§ **Exercise prompt**:
What is needed is an exact copy of all the records below.

⁂

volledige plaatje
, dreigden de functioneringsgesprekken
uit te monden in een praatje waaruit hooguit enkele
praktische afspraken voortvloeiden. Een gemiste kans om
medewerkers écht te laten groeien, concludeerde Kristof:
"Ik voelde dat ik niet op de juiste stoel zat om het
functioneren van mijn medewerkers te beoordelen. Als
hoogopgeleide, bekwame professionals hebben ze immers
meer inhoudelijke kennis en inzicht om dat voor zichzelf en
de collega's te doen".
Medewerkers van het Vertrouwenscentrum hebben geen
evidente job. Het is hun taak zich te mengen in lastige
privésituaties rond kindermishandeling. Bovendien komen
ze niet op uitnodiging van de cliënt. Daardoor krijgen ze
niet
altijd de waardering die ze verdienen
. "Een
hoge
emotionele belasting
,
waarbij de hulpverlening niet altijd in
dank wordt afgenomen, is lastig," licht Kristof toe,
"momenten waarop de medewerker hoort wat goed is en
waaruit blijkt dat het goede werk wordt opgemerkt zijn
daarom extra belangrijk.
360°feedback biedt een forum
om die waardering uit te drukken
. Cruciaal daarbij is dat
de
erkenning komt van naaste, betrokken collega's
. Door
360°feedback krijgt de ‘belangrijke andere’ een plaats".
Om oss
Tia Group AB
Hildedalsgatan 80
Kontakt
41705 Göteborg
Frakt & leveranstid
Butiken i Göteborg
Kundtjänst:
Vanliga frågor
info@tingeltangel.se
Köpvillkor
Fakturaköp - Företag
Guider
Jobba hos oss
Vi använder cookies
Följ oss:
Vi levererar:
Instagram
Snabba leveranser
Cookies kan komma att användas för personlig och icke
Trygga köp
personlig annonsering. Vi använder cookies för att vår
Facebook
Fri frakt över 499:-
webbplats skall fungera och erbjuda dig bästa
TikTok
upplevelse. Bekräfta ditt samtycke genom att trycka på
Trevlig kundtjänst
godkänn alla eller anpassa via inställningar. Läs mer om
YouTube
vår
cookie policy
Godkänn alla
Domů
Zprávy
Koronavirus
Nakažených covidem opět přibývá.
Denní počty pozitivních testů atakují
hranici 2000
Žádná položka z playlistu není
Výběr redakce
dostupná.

⁂

§ **Result**:
volledige plaatje
, dreigden de functioneringsgesprekken
uit te monden in een praatje waaruit hooguit enkele
praktische afspraken voortvloeiden. Een gemiste kans om
medewerkers écht te laten groeien, concludeerde Kristof:
"Ik voelde dat ik niet op de juiste stoel zat om het
functioneren van mijn medewerkers te beoordelen. Als
hoogopgeleide, bekwame professionals hebben ze immers
meer inhoudelijke kennis en inzicht om dat voor zichzelf en
de collega's te doen".
Medewerkers van het Vertrouwenscentrum hebben geen
evidente job. Het is hun taak zich te mengen in lastige
privésituaties rond kindermishandeling. Bovendien komen
ze niet op uitnodiging van de cliënt. Daardoor krijgen ze
niet
altijd de waardering die ze verdienen
. "Een
hoge
emotionele belasting
,
waarbij de hulpverlening niet altijd in
dank wordt afgenomen, is lastig," licht Kristof toe,
"momenten waarop de medewerker hoort wat goed is en
waaruit blijkt dat het goede werk wordt opgemerkt zijn
daarom extra belangrijk.
360°feedback biedt een forum
om die waardering uit te drukken
. Cruciaal daarbij is dat
de
erkenning komt van naaste, betrokken collega's
. Door
360°feedback krijgt de ‘belangrijke andere’ een plaats".
Om oss
Tia Group AB
Hildedalsgatan 80
Kontakt
41705 Göteborg
Frakt & leveranstid
Butiken i Göteborg
Kundtjänst:
Vanliga frågor
info@tingeltangel.se
Köpvillkor
Fakturaköp - Företag
Guider
Jobba hos oss
Vi använder cookies
Följ oss:
Vi levererar:
Instagram
Snabba leveranser
Cookies kan komma att användas för personlig och icke
Trygga köp
personlig annonsering. Vi använder cookies för att vår
Facebook
Fri frakt över 499:-
webbplats skall fungera och erbjuda dig bästa
TikTok
upplevelse. Bekräfta ditt samtycke genom att trycka på
Trevlig kundtjänst
godkänn alla eller anpassa via inställningar. Läs mer om
YouTube
vår
cookie policy
Godkänn alla
Domů
Zprávy
Koronavirus
Nakažených covidem opět přibývá.
Denní počty pozitivních testů atakují
hranici 2000
Žádná položka z playlistu není
Výběr redakce
dostupná.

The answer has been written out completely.